Worldbuilding: cities don’t all look the same, at all

Do you happen to remember the Laodd, the great fortress above the city in House of Shadows?

Well, this is the real-life fortress that inspired that one.

This is in Slovenia. I just happened to see a picture somewhere and I totally went head over heels for the whole idea of this fortress. Of course I blew it up in scale and gave it lots and lots of glass windows and poured a waterfall off the cliff next to the fortress, but this image was definitely the inspiration. I found it by googling “fortress in cliff,” I think.

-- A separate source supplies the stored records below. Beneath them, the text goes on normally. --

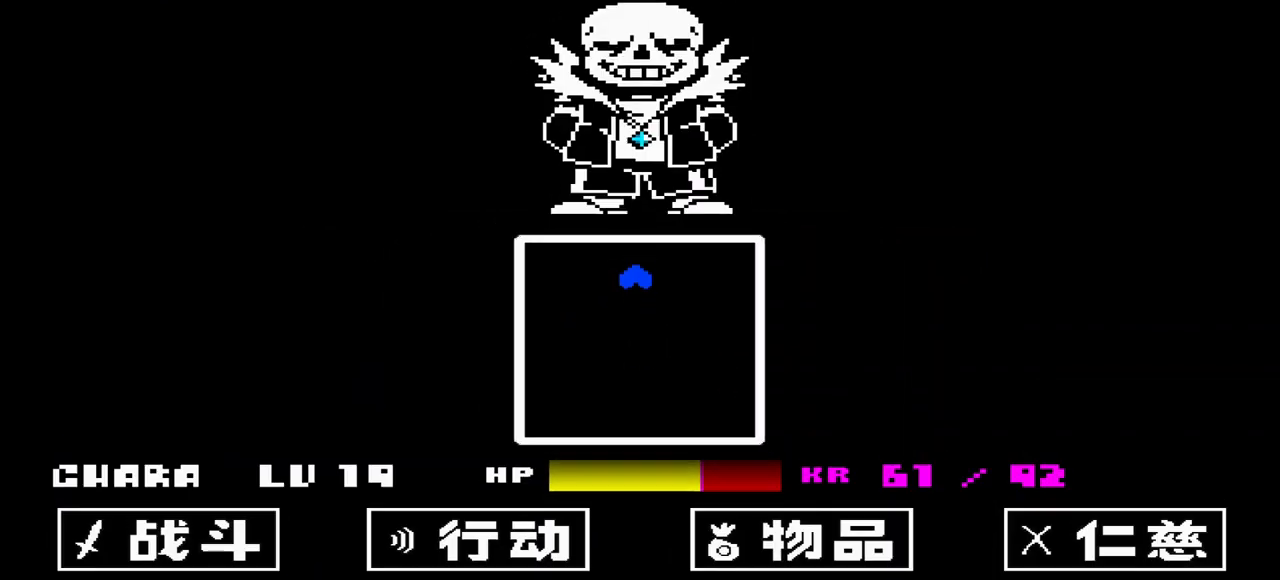
{"keys": ["right"], "events": [[167, "left", "down"], [333, "down", "up"], [333, "left", "up"], [333, "right", "down"]]}
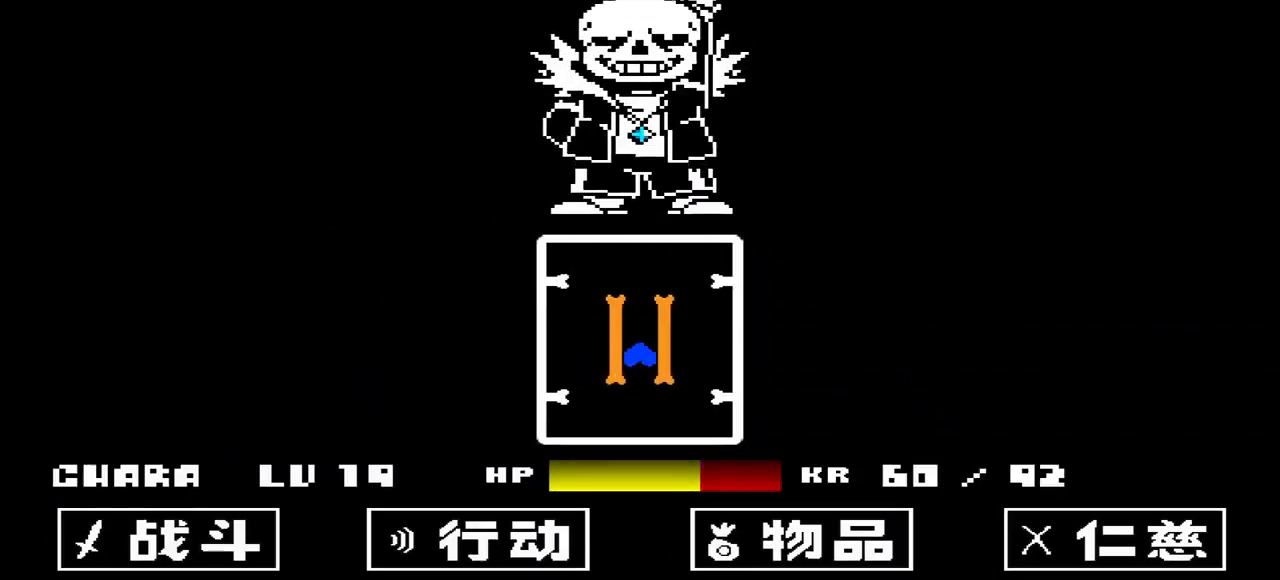
{"keys": ["up"], "events": [[100, "right", "up"], [433, "up", "down"]]}
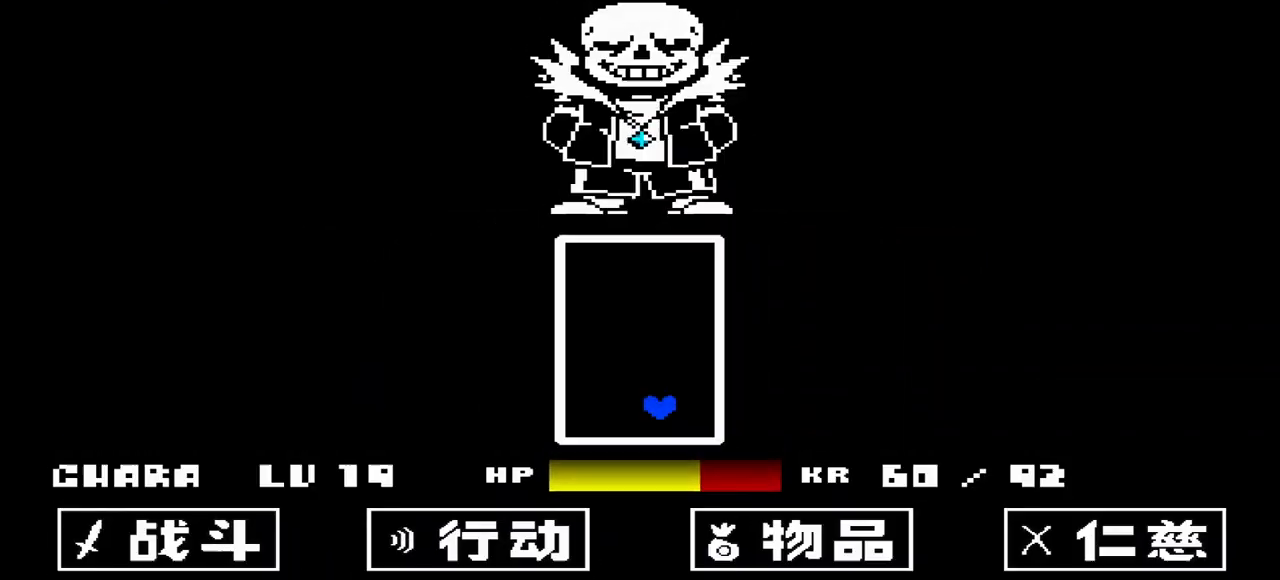
{"keys": ["right"], "events": [[33, "left", "down"], [267, "right", "down"], [300, "up", "up"], [367, "left", "up"]]}
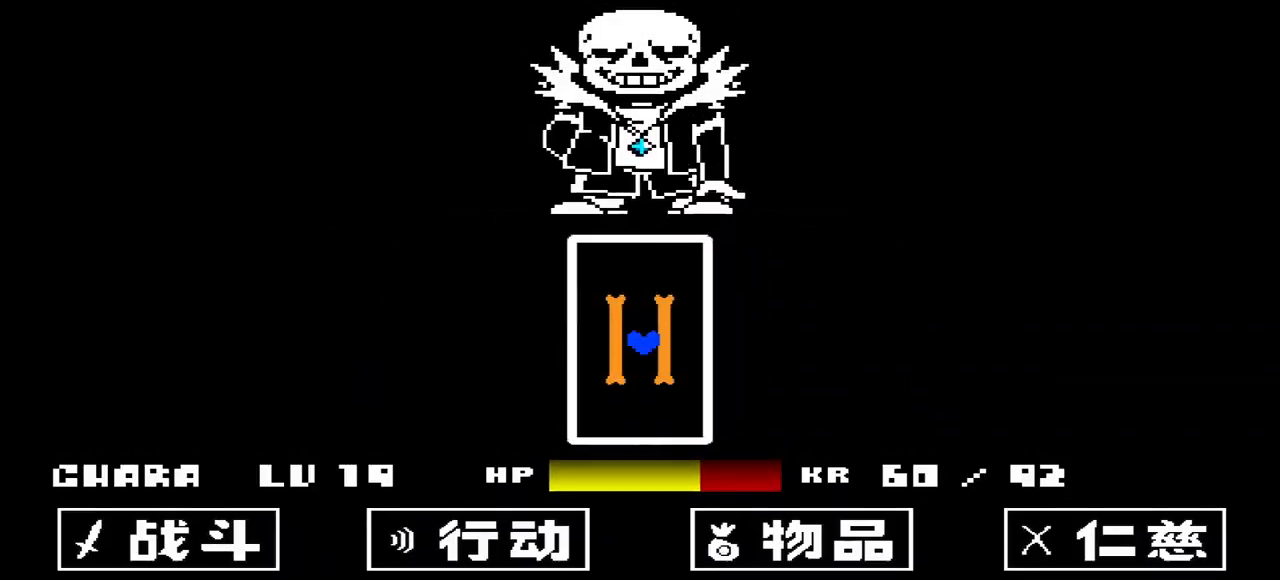
{"keys": ["down"], "events": [[33, "right", "up"], [467, "down", "down"]]}
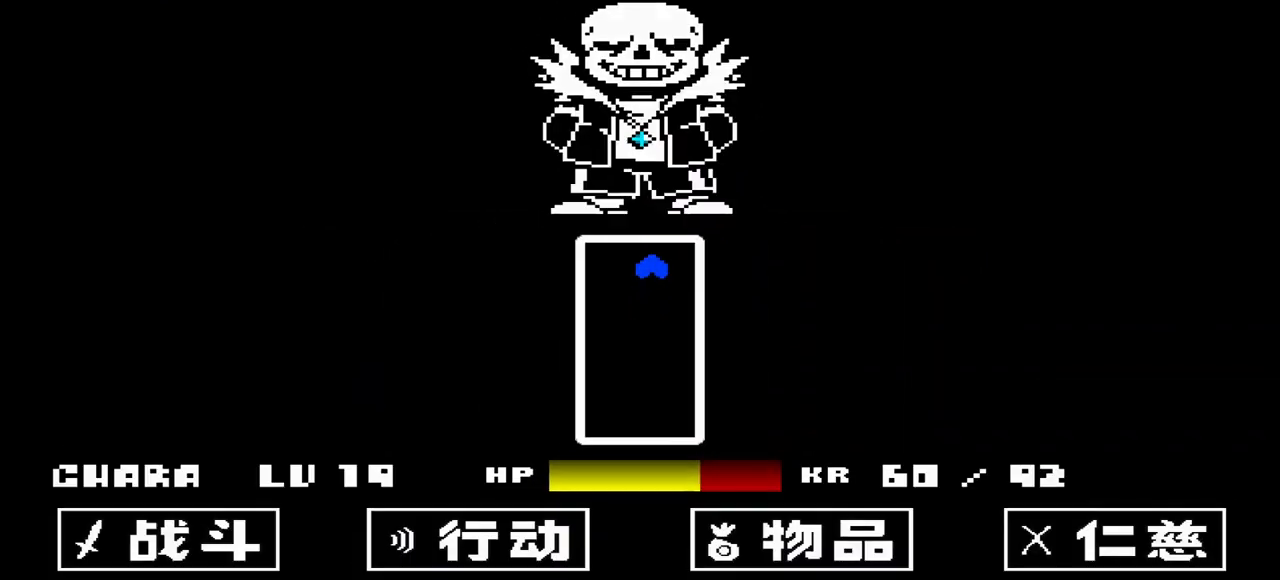
{"keys": ["right"], "events": [[100, "left", "down"], [300, "right", "down"], [333, "left", "up"], [367, "down", "up"]]}
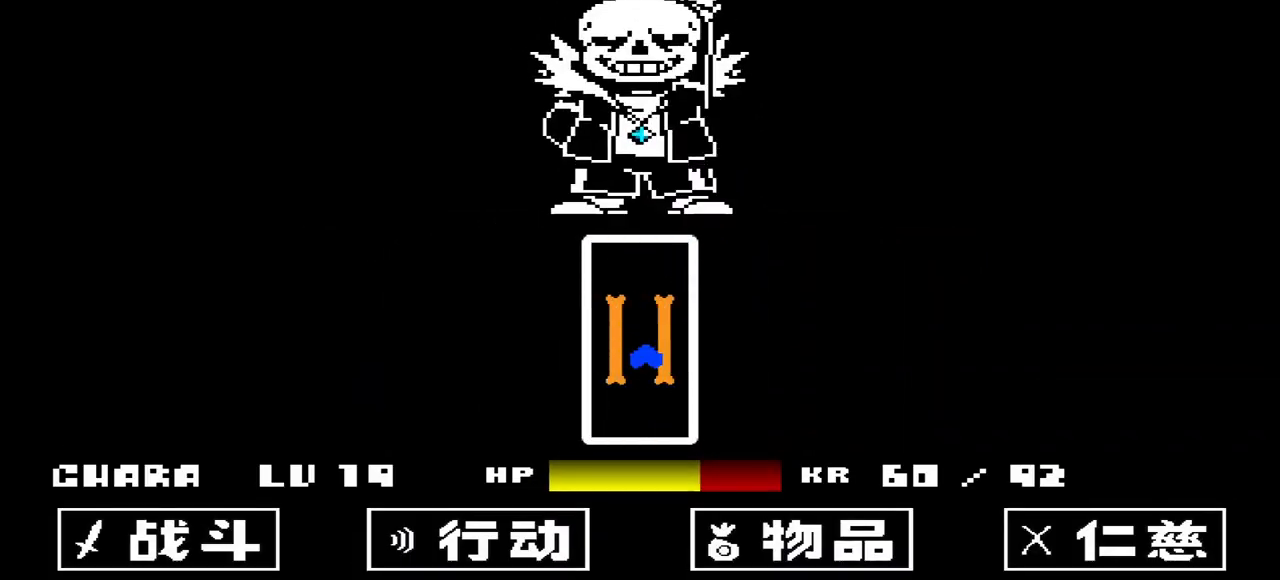
{"keys": ["up"], "events": [[33, "right", "up"], [467, "up", "down"]]}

In The White Road of the Moon, I specifically made the city of Riam colorful: “eggshell blue or soft green, madder pink or rich buttercup yellow . . . the colors glowed in the afternoon sun.” This description was inspired by this image of Cinque Terre, Italy:

Later, when Meridy and Jaift and everyone arrive in Cora Talen, they find that here the people “build narrow and tall, with umber-colored brick and slate.” I don’t remember for sure, but I might have been thinking of this image from Provence:

The City in the Lake and The Keeper of the Mist draw more on traditional images of pastoral Europe. Perhaps more like this:

My current WIP is set in a sort of SE Asian ecosystem, so that I’m drawing on that region for ideas about food and cooking styles, crops and wild plants, domestic animals and wild ones, weather and climate, clothing and materials, and definitely architecture. Of course there is an important magical element and naturally the society is quite distinctive, but I’m trying to make it decidedly non-European. Here are some of the images I’m working with as I build the solid underpinnings of the world:

These are images from Thailand, from China, from Bhutan, from Tibet. In the end I think my protagonists, and thus my readers, will get to see a good deal of their world. I look forward to showing it to them.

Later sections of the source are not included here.